I kept writing. I also kept blogging and reveled in every new follower. I would post and click (too often) on the Stats page to see if my post was being viewed. Often I would be disappointed by the turnout. Sometimes I was surprised by what really got people’s attention. Nevertheless, I continued hoping to find the magic recipe of topic and writing that would make readers want another helping. Then I fell into what all bloggers can attest to.
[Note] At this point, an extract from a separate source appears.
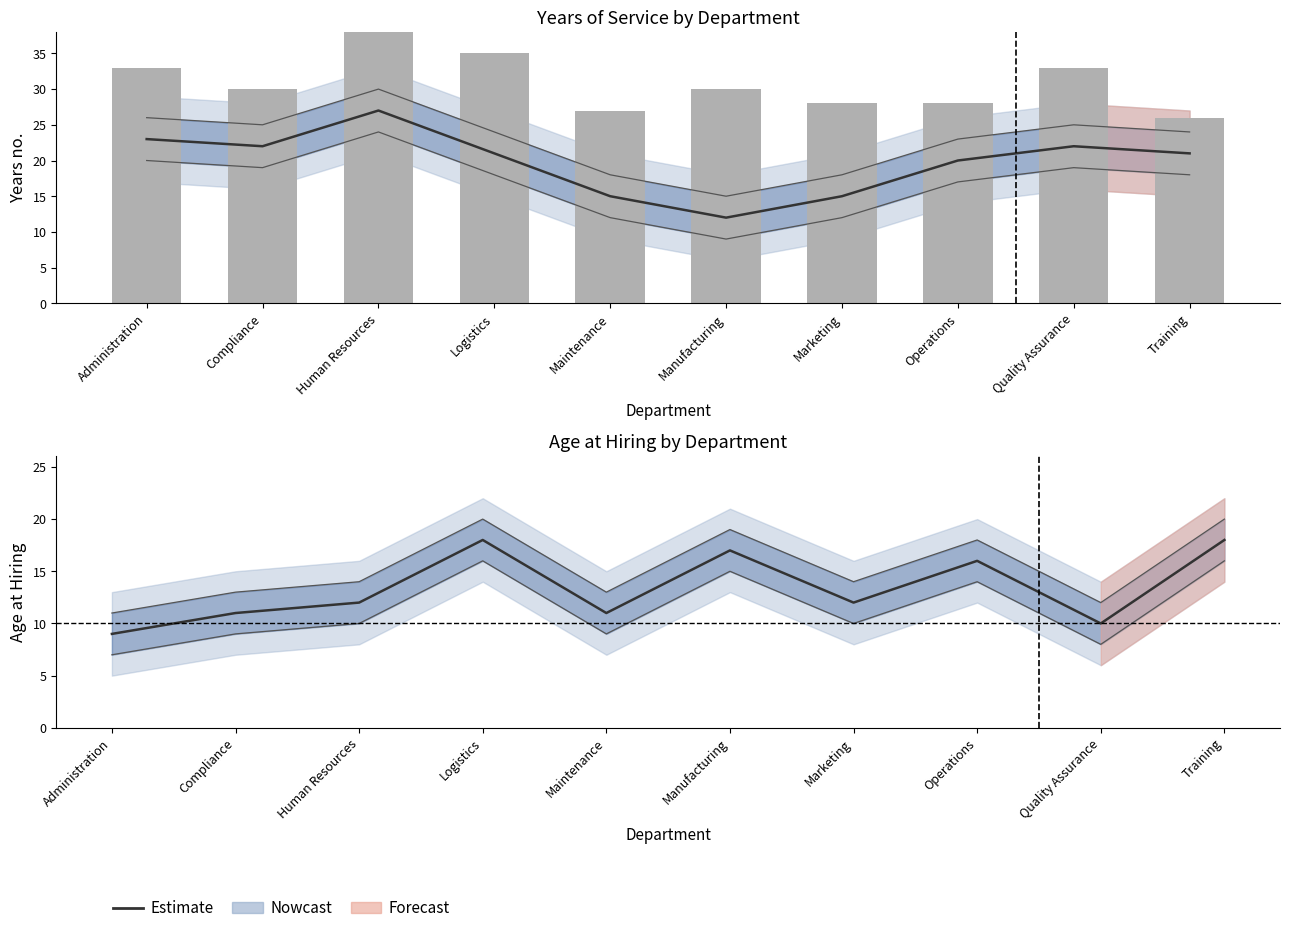

Does the chart contain any negative values?

No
Call it Blogger’s Blahs or Poster’s Paralysis, but I felt discouraged by the lack of interest and my lack of ideas. It came in waves, and then the Blahs ebbed because a new reader joined or a new comment would buoy me. The realization was almost anti-climactic. What I really wanted was not readership, I wanted community.

Deen Village Scotland

My search takes me everywhere

Blogs about how to find a writer’s group or a critique circle are endless. They have stories of writer’s being bestowed with the friendship of like-minded writers like the Commandments. It all sounds so warm and inviting, a stark contrast to the solitary clicking of cold computer keys. You’re encouraged to branch out, make connections, join clubs and all will fall into place. Well, after a few hits and misses and, just like the querying process, you’ll find the perfect match for you. It’s like blind group dating or “Naked and Afraid” writer’s edition.

My attempts to find my tribe have been mixed. I have one writer friend who is very dedicated to helping me with my writing and we’ve forged a friendship of respect and reciprocity that makes me believe in serendipity. But you learn early on that you need lots of eyes on your work.
The rest of my circle (non-writers all) have fallen away, unable to keep up with the back and forth of rewrites. For once I could say without fear of sounding clichéd—It’s a writer thing, you wouldn’t understand. So, my search continues. Blogs exist to create a virtual community, but eventually virtual isn’t enough.

Why did I start a blog? The short answer is to find more readers, but now I know it’s really to find more writers.

Why did you start a blog? Is it the same reason you keep blogging?

No Excuses…On with the Show

When I made the decision to become a writer, I made an interesting discovery. Lots of people in my life and some new acquaintances voiced the same desire. However, they didn’t have anything written down. Or they had an idea which they haven’t resolved. Or…the list goes on and on. This really bugged me–like people who use the elevator to go up one flight at the gym. Nothing brought this home to me more like the one and only episode of “Girls” I watched. (To my contemporaries, I apologize for having no interest in this series to which I’m supposed to watch like the Gospels.)

It was the pilot episode. To sum it up the lead Girl wants to be a writer and lives in New York City, which is beyond expensive, but she makes no money. She’s still an intern and when her parents tell her she’s cut off so they can actually enjoy themselves she throws a hissy-fit. Being on this side of thirty I no longer commiserate with Girl and now root for the parents. And no, I don’t feel old–just really peeved that my mother’s “wait and see” was more prophesy than idle rant. Anyway, at some point she shows up at her parents’ hotel to show them the book she’s working on. And it’s a mess! Jots and doodles on 10 pages about who knows what and the parents are thoroughly underwhelmed. I was, too. Maybe it’s harsh, but come on? That makes you a writer? No wonder you can’t get respect for calling yourself one unless you’re published.

Now, I’ve been a blogger for almost a year and I’ll admit it’s gotten away from me a times. As the title of the post says, no excuses, so I won’t bore you with details that will make you sympathetic to my plight. I have been working on a novel (two in fact), but this blog is my exercise. It’s like having a thriving business, but not being bothered to work on the accounts. It catches up to you. I refuse to let this blog become a New Year’s resolution that only makes it to March. Go to the gym, eat better, oh and use your blog to actually blog! So to that end, next week I will publish a short story about my take on the 12 Dancing Princesses (It also proves I have been writing, just not blogging).

I still don’t like “Girls” and I think people are too quick to say they want to write, too. But instead of griping about it, I’ll just get on with my blogging.